# No Thread specified. If you followed a valid link, please notify the administrator



## zazap

Hi,
I just got that message, and I was wondering what the best way to notify that problem is.  I looked up "hugs" and tried to access the last thread "Is my "FREE HUGS" translation correct?".
Thank you!


----------



## jonquiliser

Sometimes when the thread has been deleted just while I've been writing an answer, something similar has come up on my screen when I try to post. Maybe the thread doesn't exist anymore?


----------



## Jana337

Several identical threads were merged from different forums. Click.
The link in the dictionary is weird.
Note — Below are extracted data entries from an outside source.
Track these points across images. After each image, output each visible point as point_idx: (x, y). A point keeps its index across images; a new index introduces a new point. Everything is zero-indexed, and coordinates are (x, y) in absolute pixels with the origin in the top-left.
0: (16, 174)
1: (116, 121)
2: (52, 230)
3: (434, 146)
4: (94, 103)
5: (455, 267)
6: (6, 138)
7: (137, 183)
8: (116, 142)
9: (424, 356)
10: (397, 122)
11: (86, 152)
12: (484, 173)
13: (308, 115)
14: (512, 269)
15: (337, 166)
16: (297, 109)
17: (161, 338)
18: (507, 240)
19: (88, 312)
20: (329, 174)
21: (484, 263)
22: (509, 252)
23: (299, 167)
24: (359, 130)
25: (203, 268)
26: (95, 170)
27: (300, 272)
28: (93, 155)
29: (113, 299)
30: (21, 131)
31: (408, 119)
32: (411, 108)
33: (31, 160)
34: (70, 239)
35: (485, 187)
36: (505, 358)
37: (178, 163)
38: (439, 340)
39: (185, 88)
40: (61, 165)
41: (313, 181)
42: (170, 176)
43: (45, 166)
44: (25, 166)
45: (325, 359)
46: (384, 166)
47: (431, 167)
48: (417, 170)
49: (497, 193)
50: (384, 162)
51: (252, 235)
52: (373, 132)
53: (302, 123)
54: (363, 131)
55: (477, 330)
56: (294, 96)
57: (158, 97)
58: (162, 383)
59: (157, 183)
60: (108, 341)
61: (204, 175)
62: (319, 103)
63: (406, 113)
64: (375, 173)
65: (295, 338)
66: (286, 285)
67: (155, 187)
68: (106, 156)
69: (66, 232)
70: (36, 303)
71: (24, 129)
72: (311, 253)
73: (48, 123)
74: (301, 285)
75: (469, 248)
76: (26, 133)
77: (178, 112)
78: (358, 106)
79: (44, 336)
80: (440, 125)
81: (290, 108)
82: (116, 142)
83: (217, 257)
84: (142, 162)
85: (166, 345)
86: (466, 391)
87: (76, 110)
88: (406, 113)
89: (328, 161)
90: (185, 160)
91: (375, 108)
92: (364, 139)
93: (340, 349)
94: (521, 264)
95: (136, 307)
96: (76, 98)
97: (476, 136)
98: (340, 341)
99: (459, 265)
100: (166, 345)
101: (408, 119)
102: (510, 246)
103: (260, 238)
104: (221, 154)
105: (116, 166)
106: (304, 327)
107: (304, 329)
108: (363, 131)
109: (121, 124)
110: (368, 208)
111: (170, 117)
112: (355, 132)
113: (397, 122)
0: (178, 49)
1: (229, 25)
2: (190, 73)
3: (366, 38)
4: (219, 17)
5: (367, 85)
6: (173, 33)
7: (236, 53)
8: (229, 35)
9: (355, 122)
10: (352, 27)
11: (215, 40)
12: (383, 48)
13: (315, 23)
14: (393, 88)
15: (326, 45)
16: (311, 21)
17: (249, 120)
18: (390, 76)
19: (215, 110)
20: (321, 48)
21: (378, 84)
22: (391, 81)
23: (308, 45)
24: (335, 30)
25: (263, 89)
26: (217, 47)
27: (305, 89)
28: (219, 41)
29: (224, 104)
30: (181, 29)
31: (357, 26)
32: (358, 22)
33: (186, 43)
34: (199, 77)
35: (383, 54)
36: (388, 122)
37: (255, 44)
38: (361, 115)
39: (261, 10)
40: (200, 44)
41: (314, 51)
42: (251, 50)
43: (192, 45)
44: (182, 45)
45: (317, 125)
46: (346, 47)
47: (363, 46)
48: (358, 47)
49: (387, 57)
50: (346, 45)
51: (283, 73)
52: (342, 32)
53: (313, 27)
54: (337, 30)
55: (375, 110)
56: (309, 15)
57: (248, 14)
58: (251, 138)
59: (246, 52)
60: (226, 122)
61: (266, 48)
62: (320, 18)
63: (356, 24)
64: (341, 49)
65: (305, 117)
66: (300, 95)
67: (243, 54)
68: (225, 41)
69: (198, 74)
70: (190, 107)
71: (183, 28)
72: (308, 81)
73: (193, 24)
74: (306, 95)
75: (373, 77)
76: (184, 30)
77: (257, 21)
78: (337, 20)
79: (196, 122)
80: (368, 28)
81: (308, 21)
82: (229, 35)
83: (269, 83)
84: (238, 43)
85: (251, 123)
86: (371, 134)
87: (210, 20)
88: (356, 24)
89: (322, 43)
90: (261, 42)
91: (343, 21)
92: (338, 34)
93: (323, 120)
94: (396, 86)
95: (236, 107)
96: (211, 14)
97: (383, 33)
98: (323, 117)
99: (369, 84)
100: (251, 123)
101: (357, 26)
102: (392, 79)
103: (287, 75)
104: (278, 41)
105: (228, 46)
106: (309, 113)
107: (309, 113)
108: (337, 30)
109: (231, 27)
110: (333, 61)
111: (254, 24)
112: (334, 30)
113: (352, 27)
It shouldn't be there in my opinion.


----------



## zazap

Yes, that's probably what happened.  I was wondering how to report it so that the link can be eliminated from the dictionary though...


----------



## mkellogg

Thanks!  I see what happened.  (It was a deleted/renamed thread and the dictionary stopped getting updates from the forum server.)  It should be fixed in an hour or so.


----------



## zazap

You're very welcome!  
Posting in the CS forum was a good idea then?  Should I report it the same way if it happens again?


----------



## mkellogg

zap,

It might be best to just click the Contact Us link at the bottom to let me know next time.


----------



## zazap

Will do then!


----------